I was curious if there were any papers, Wikipedia articles, or YouTube videos that cover videos similar to the sum in the title.
I’ve been looking for a while now, and the closest thing I got to was Michael Penn’s YouTube channel where he evaluated:
$$\sum_{k=1}^{\infty} (\zeta(4k) - 1)$$
Bonus.. It would help to have some direction to solve:
$$\sum_{k=1}^{\infty} (-1)^{k-1} (\zeta(3k) - 1)$$
Is it something to do with the roots of unity theorem filter?

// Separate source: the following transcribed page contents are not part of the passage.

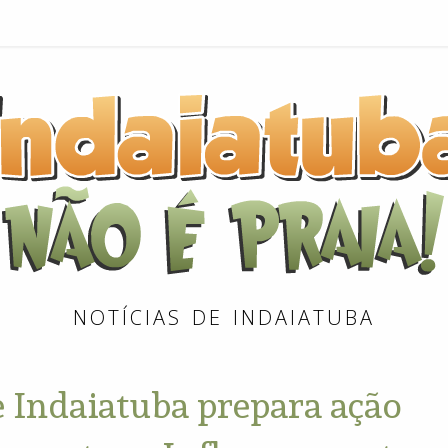
NOTÍCIAS DE INDAIATUBA
e Indaiatuba prepara ação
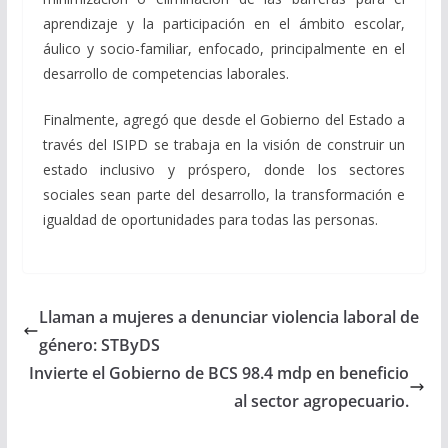
aprendizaje y la participación en el ámbito escolar,
áulico y socio-familiar, enfocado, principalmente en el
desarrollo de competencias laborales.
Finalmente, agregó que desde el Gobierno del Estado a
través del ISIPD se trabaja en la visión de construir un
estado inclusivo y próspero, donde los sectores
sociales sean parte del desarrollo, la transformación e
igualdad de oportunidades para todas las personas.
Llaman a mujeres a denunciar violencia laboral de
género: STByDS
Invierte el Gobierno de BCS 98.4 mdp en beneficio
al sector agropecuario.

For $\Re a>1$, we substitute $\zeta(ak)-1=\sum_{n=2}^\infty n^{-ak}$ and sum over $k$ first (absolute convergence!): $$\sum_{k=1}^\infty(-1)^k\big(\zeta(ak)-1\big)=\sum_{n=2}^\infty\sum_{k=1}^\infty(-1/n^a)^k=-\sum_{n=2}^\infty\frac{1}{n^a+1}.$$ When $a$ is an integer, this is evaluated in terms of the digamma function. We do partial fractions for $1/(z^a+1)$: let $z_k=\exp\big((2k-1)\pi\mathrm{i}/a\big)$ be the roots of $z^a+1=0$ (for $1\leqslant k\leqslant a$), then $$\frac{1}{z^a+1}=\sum_{k=1}^{a}\frac{1}{az_k^{a-1}(z-z_k)}=-\frac1a\sum_{k=1}^{a}\frac{z_k}{z-z_k};$$ to apply the result from the first link above, we replace $n$ by $n+1$ (and sum from $n=1$). This gives $$\sum_{n=2}^\infty\frac{1}{n^a+1}=\frac1a\sum_{k=1}^{a}z_k\psi(1-z_k).$$